_文档片段_

= = = = =

Codeforces 86D

题目大意：

给定长为N的序列a[1..N]和T次询问，每次询问指定一个子段a[L..R]，设某个数v在该子段中出现k(v)次，那么该次询问的结果为Σv*k(v)*k(v)。

N,T≤2e5，1≤a[i]≤1e6。

莫队算法初次听起来可能感觉很神奇，不过原理和实现方法都很简单。这里有篇很不错的英文讲解：https://www.hackerearth.com/zh/practice/notes/mos-algorithm/

应用莫队算法的前提：（1）静态序列，无修改操作；（2）离线询问。

莫队算法的流程：（直接从上边的网址Ctrl-C过来的）

Step 1:
    Denote BLOCK_SIZE = sqrt(N);
Step 2:
    Rearrange all queries in a way we will call “Mo’s order”. It is defined like this: [L1, R1] comes earlier than [L2, R2] in Mo’s order if and only if:
   a) L1 / BLOCK_SIZE < L2 / BLOCK_SIZE
   b) L1 / BLOCK_SIZE == L2 / BLOCK_SIZE && R1 < R2
Step 3:
    Maintain segment [mo_left, mo_right] for which we know Func([mo_left, mo_right]). Initially, this segment is empty. We set mo_left = 0 and mo_right = -1;（注：原文约定序列下标从0开始）
Step 4:
    Answer all queries following Mo’s order. Suppose the next query you want to answer is [L, R]. Then you perform these steps:
   a) while mo_right is less than R, extend current segment to [mo_left, mo_right + 1];
   b) while mo_right is greater than R, cut current segment to [mo_left, mo_right - 1];
   c) while mo_left is greater than L, extend current segment to [mo_left - 1, mo_right];
   d) while mo_left is less than L, cut current segment to [mo_left + 1, mo_right].

本题的代码如下：

#include <cstdio>
#include <cstring>
#include <algorithm>

using LL = long long;

const int blockSize = 450;
const int maxN = (int)2e5 + 10;

int A[maxN], N, T;
int C[(int)1e6 + 1];
LL curAns;

struct Query
{
    int id;
    int left, right;
    int blockId;
    LL ans;

    bool operator < (const Query& rhs) const {
        return blockId < rhs.blockId || (blockId == rhs.blockId && right < rhs.right);
    }
};
Query query[maxN];

void input()

= = = = =

_所列条目_

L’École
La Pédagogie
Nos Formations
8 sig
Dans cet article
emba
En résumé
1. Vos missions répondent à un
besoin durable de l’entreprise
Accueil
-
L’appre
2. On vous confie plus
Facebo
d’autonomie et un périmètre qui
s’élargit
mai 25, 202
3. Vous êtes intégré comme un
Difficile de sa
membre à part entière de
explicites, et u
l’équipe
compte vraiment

= = = = =

_学以致用_
**A)** 根据讲解 Codeforces 86D 的文档片段，应用莫队算法需要满足哪两个前提？
**B)** 从讲解 Codeforces 86D 的文档片段最后一行往下续写。

_各题答案_
**A)** 序列是静态的，没有修改操作；询问可以离线处理。

**B)**
{
    scanf("%d%d", &N, &T);
    for (int i = 1; i <= N; i++)
        scanf("%d", A + i);
    for (int l, r, i = 1; i <= T; i++)
    {
        scanf("%d%d", &l, &r);
        query[i] = {i, l, r, l / blockSize, 0LL};
    }
    std::sort(query + 1, query + T + 1);
}

inline void add(int pos)
{
    int &c = C[A[pos]];
    curAns += (2LL * c + 1) * A[pos];
    c += 1;
}
inline void subtract(int pos)
{
    int &c = C[A[pos]];
    curAns -= (2LL * c - 1) * A[pos];
    c -= 1;
}

void process()
{
    int left = 0, right = 0;
    for (int i = 1; i <= T; i++)
    {
        while (left < query[i].left)
            subtract(left++);
        while (left > query[i].left)
            add(--left);
        while (right < query[i].right)
            add(++right);
        while (right > query[i].right)
            subtract(right--);

        query[i].ans = curAns;
    }
}

void solve()
{
    process();
    std::sort(query + 1, query + T + 1, [] (const Query& A, const Query& B) {
        return A.id < B.id;
    });
    for (int i = 1; i <= T; i++)
        printf("%lld
", query[i].ans);
}

int main()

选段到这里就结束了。